**EXERCISE PROMPT:** Continue the forum post about the loose, twisted car seat straps, starting right after its last sentence.

# "Nothing will happen to her in my carseat"



## MayBaby2007 (Feb 22, 2007)

I'm continually having problems with dd's dad not securing her properly in the carseat.

He had a cheap crappy one and the straps constantly twisted/got stuck,etc. He'd have the straps so loose that she would slip out. He didn't bat an eye and got in the drivers seat. I checked and fixed/showed him how to fix numerous times. (The times I was there for pick up. He gets her from my gramma while I'm at work/brings her to me and there's no way I can check the seat).

So, we both got Britax BLVD's for our cars. I've showed him how the straps should be. I've showed him the pinch test for the straps. I've showed him everything on how to properly restrain our child.

*I* have had NO problems with the Britax (I didn't have any problems with my cheap carseat either). He's still doing the same crap! He had all the straps twisted the other day, he buckles her in and shuts the door to go. I glance in the window and the straps that lay on her thighs?....There was enough gap on each leg to fit my entire arm (up to my bicep) through!

What in the hell is his problem?

I didn't mess with it. I told him, "Now. Get back in the car and look at the strap by her shoulders." He did and didn't see the problem. I told him..."it's all twisted. And do you see how much slack is around her legs? It shouldn't be like that!" He untwisted it and then he was done. Time to go. I was ready to smack him. I got in and tightened it so there wasn't all that slack.

(Collection entries)
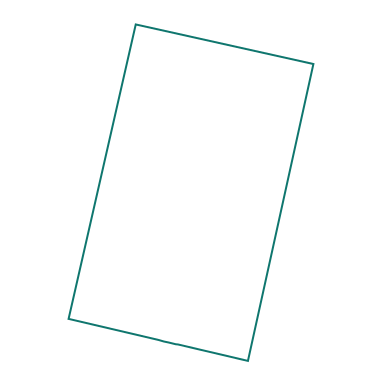 the district of Hartley, Texas, United States of America, rotated 283°
{"feature_id": "52423323B45324234898268", "entity_name": "Hartley", "entity_type": "district", "adm_level": 2, "iso_a3": "USA", "parent_name": "United States of America", "parent_adm1": "Texas", "projection": "orthographic", "projection_center": [-102.882, 35.839], "detail": "fine", "context": "isolated", "style": "outline", "palette": "teal", "viewbox_px": 384, "rotation_deg": 283, "n_neighbors": 0, "source": "geoboundaries", "source_scale": "gbopen_adm2", "svg_char_len": 288}
<svg xmlns="http://www.w3.org/2000/svg" viewBox="0 0 384 384"><g transform="rotate(283 192 192)"><path d="M40.6,100.3L40.3,192.9L40.0,198.2L40.1,203.0L40.0,210.5L40.3,212.6L40.2,234.8L40.0,284.5L344.0,281.5L342.6,99.5L40.6,100.3Z" fill="none" stroke="#0f766e" stroke-width="2"/></g></svg>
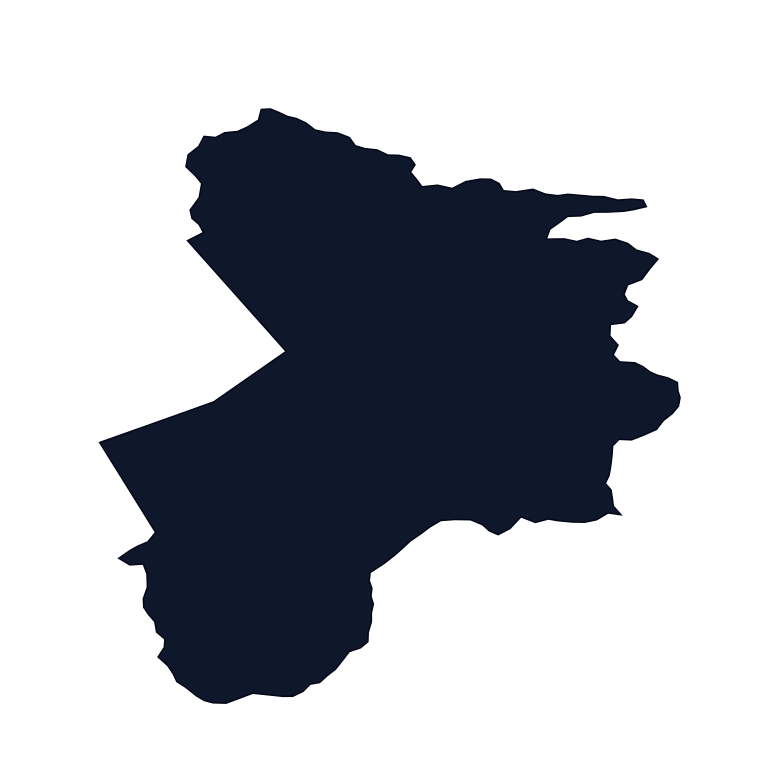 Rancho Queimado, Santa Catarina, Brazil, rotated 260°
{"feature_id": "56859067B14701683367947", "entity_name": "Rancho Queimado", "entity_type": "district", "adm_level": 2, "iso_a3": "BRA", "parent_name": "Brazil", "parent_adm1": "Santa Catarina", "projection": "equal_earth", "projection_center": [-49.09, -27.678], "detail": "fine", "context": "isolated", "style": "filled", "palette": "ink", "viewbox_px": 768, "rotation_deg": 260, "n_neighbors": 0, "source": "geoboundaries", "source_scale": "gbopen_adm2", "svg_char_len": 2393}
<svg xmlns="http://www.w3.org/2000/svg" viewBox="0 0 768 768"><g transform="rotate(260 384 384)"><path d="M659.1,249.7L650.1,242.8L643.7,230.9L632.4,226.7L621.6,234.6L613.2,239.3L599.7,234.4L589.0,223.3L580.5,223.7L573.2,229.6L564.5,232.5L559.3,215.4L433.1,293.3L396.0,213.3L387.8,165.3L375.8,93.8L277.5,133.3L269.5,123.9L267.3,114.1L264.3,105.3L258.4,92.5L250.0,102.3L248.5,115.7L237.9,117.6L225.0,115.7L214.3,109.7L205.8,108.6L198.1,112.0L189.7,117.0L179.1,117.0L170.9,123.9L162.9,122.0L154.4,114.1L144.4,122.0L135.4,126.0L126.9,128.3L119.7,136.1L109.6,145.0L103.6,151.9L99.7,160.3L97.1,173.1L99.7,187.3L102.3,201.1L99.7,210.1L97.0,219.6L94.1,229.6L92.3,239.9L95.3,250.8L101.2,259.1L101.2,268.8L106.6,277.3L111.5,286.6L118.8,294.9L126.5,303.3L128.3,315.2L133.1,323.4L142.0,325.3L152.2,330.3L160.6,331.8L169.2,335.3L177.2,334.3L185.0,336.6L192.7,335.3L200.7,337.6L207.5,353.4L214.1,365.7L220.2,375.5L225.0,382.9L229.8,393.6L235.3,404.4L239.7,416.2L238.3,430.0L235.3,445.7L228.3,456.6L221.0,462.3L215.8,470.2L219.8,483.0L229.4,495.8L221.4,509.0L222.5,522.4L219.3,531.2L215.5,545.0L213.0,557.8L213.4,569.9L218.1,582.3L214.1,594.6L224.0,588.6L231.0,589.0L240.2,589.2L247.8,584.6L254.5,589.6L262.2,592.5L268.8,594.6L275.4,596.5L283.4,598.4L288.7,605.9L286.0,618.1L288.7,631.3L292.0,644.5L299.6,652.9L304.9,662.9L311.1,670.2L319.2,673.2L326.2,672.3L334.5,673.2L340.6,664.8L345.3,654.5L349.7,648.0L355.9,642.2L361.3,634.8L364.8,620.0L372.8,614.7L381.6,621.2L392.0,614.7L403.3,617.2L402.6,631.3L407.4,639.3L416.4,647.2L423.6,638.2L430.5,635.9L439.3,641.1L442.2,656.0L451.4,665.8L459.5,675.5L466.4,667.7L472.0,655.8L480.0,648.5L486.3,636.9L486.7,622.5L491.9,610.3L490.8,598.6L495.6,586.7L498.5,568.9L507.7,574.3L512.5,584.6L517.2,594.0L515.4,607.2L516.8,620.6L514.4,634.8L512.5,650.4L512.4,659.8L513.1,673.2L520.1,671.1L523.1,659.8L524.5,646.2L530.4,632.8L532.3,622.5L535.6,610.3L538.9,598.0L539.3,587.7L543.0,575.8L549.9,564.5L550.3,547.3L553.6,535.1L561.4,532.2L567.0,524.9L569.1,514.4L569.1,499.7L564.7,485.1L570.5,471.2L571.6,455.6L579.0,452.0L588.2,446.8L594.5,452.6L602.1,449.1L606.6,438.4L608.8,427.5L615.7,417.8L619.1,406.1L623.6,397.1L632.7,392.7L639.3,381.8L642.2,369.7L646.2,360.1L654.7,352.3L660.7,343.7L664.3,335.3L669.6,327.8L674.6,319.9L675.7,310.8L665.7,306.2L660.7,293.9L658.1,283.6L659.1,270.7L656.0,261.0L659.1,249.7Z" fill="#0f172a" stroke="#020617" stroke-width="1.5"/></g></svg>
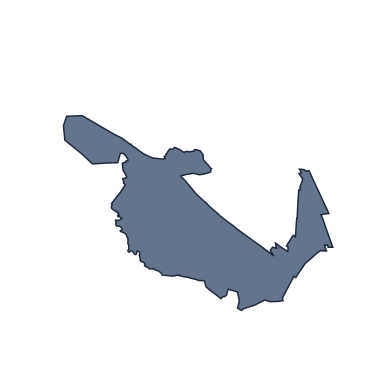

**EXPECTED ANSWER:**
He tells me, "I didn't do anything to the straps. It just happens like that." I tell him, "You have to check the straps and the slack EVERY. SINGLE. TIME."

Sure, in my car seat the strap might get twisted from getting dd out--and I correct it and always make sure the straps are straight from behind her shoulder to the buckle. Always. Most times, twice. I always pull on it to make sure it's tight, etc etc.

I'm so freaking mad at him. Last night when he dropped her off I brought up the carseat. I told him, "I can't believe how damn careless you are with her carseat! We're not talking about mis-matched clothes or not putting her head band on the right way. We're talking about securing her in the carseat...." He says nothing. I told him, "I'm done with checking your carseat. Done. If she dies because she's not properly restrained if you get in a car wreck, that will be on you. Hope you can live with yourself."

He tells me, "Oh, nothing's going to happen to her in my carseat."

(He's a cop) I told him, "Maybe I need to take you to XX Police Dept (where they check carseats) so THEY can tell you everything that I'm telling you. Do you need me to take you there?" Then we didnt speak the rest of the time.

I'm fuming.

Is this the norm? Are *most* dad's like this? I'm NOT being anal--straps shouldn't be twisted and there shouldn't be enough gap for my entire arm to fit through.

He's educated. He's a cop and has seen many fatal accidents--some involving children. What the hell is his problem? He reminds me of a kid who quickly puts her in the carseat so he can go play. ???? What can I do? I'm really getting scared to have him drive her but I don't have a choice and I can't check his seat everytime.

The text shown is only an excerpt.